Samat made it clear Gemini wasn’t just providing answers but was showing students how to solve the problems. More complex problems like diagrams and graphs will be solved by Circle to Search later this year. This is powered by the learning models from the internet giant, LearnLM.

Google will roll out “AI Overviews” — formerly known as “Search Generative Experience,” a mouthful — to everyone in the US this week. Now, a “specialized” Gemini model will design and populate results pages with summarized answers from the web (similar to what you see in AI search tools like Perplexity or Arc Search).

Google Lens already lets you search for something based on images, but now Google’s taking things a step further with the ability to search with a video. That means when you take a video of something you want to look up, ask a question, and get relevant answers from the internet, you will be helped by the Artificial Intelligence of Google.

A new feature on the internet giant is expected to benefit just about anyone who has looked at photos for years. “Ask Photos” lets Gemini pore over your Google Photos library in response to your questions, and the feature goes beyond just pulling up pictures of dogs and cats. The CEO asked the person what his license plate number was. He had to get a picture of the number and the response so that he could make sure that was correct.

Google’s Project Astra is a multimodal AI assistant that the company hopes will become a do-everything virtual assistant that can watch and understand what it sees through your device’s camera, remember where your things are, and do things for you.
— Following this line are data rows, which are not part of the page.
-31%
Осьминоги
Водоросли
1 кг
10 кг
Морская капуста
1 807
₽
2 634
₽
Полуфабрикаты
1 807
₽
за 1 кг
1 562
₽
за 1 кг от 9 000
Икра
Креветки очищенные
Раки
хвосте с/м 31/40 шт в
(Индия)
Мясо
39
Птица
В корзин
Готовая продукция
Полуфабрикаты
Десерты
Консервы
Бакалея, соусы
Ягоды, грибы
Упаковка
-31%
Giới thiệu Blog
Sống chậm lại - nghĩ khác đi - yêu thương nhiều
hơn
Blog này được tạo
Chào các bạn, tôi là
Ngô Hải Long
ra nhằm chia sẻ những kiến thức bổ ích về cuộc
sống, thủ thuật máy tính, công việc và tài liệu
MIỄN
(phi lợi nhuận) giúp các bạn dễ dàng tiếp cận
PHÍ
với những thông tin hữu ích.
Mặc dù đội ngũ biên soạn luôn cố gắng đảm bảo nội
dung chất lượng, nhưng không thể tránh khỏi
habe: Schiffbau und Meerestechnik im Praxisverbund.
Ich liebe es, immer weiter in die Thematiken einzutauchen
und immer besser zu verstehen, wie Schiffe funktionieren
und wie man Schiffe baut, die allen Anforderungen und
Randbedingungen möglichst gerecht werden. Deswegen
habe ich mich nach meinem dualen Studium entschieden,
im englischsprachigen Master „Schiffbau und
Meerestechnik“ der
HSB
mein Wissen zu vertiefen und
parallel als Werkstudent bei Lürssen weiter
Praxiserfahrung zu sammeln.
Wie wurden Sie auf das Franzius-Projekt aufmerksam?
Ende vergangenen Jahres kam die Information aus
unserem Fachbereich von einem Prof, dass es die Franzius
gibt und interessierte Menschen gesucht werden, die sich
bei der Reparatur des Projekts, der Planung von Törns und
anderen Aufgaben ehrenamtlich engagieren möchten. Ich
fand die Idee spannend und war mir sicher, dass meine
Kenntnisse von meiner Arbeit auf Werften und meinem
It’s powering many of the most impressive demos from I/O this year, and the company’s aim for it is to be an honest-to-goodness AI agent that can’t just talk to you but also actually do things on your behalf.

Google’s answer to OpenAI’s Sora is a new generative AI model that can output 1080p video based on text, image, and video-based prompts. There are many different styles of videos that can be produced, like aerial shots or timelapses. Veo is offered to creators for use in YouTube videos, but the company is also trying to get it used in films.
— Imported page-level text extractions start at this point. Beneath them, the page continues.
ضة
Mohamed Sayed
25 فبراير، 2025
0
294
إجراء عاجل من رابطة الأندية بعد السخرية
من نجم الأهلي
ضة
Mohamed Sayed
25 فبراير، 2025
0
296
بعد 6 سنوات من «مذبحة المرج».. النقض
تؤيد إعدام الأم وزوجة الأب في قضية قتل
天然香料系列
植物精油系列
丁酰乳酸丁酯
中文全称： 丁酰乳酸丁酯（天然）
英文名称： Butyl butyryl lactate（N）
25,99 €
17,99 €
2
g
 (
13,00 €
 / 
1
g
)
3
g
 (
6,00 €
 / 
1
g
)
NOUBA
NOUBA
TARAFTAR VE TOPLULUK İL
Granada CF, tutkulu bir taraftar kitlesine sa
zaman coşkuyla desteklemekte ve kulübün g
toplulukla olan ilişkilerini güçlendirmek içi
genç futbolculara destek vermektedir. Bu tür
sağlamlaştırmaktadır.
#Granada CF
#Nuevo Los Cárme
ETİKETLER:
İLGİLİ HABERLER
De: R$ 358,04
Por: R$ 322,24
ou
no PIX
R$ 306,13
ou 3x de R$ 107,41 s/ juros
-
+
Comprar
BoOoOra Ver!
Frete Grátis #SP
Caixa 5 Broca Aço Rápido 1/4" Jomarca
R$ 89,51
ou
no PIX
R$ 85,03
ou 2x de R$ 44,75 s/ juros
Gems: A Chatbot Creator with AI-Generated Content and SynthID Embedded Video Detection for Android

There is a new chatbot creator called Gems that is on the way from Google. Users have the option to give instructions to a program, just like the GPTs from OpenAI. You will be able to do that if you’re a Gemini Advanced subscriber.

If you’re on an Android phone or tablet, you can now circle a math problem on your screen and get help solving it. It won’t solve the problem for you but it will make it easier for you to complete it, so students wont cheat on their homework.

It will be possible with the help of artificial intelligence on your phone to look for red flags, like conversations that are suspicious, and then give you a real-time warning. The company promises to offer more details on the feature later in the year.

Google announced that it’s adding Gemini Nano, the lightweight version of its Gemini model, to Chrome on desktop. The built-in assistant will be able to help you generate text for social media posts, product reviews and more from within the browser.

In order to detect AI-generated videos, SynthID will be embedded into the content created with the Veo video generator, according to the company.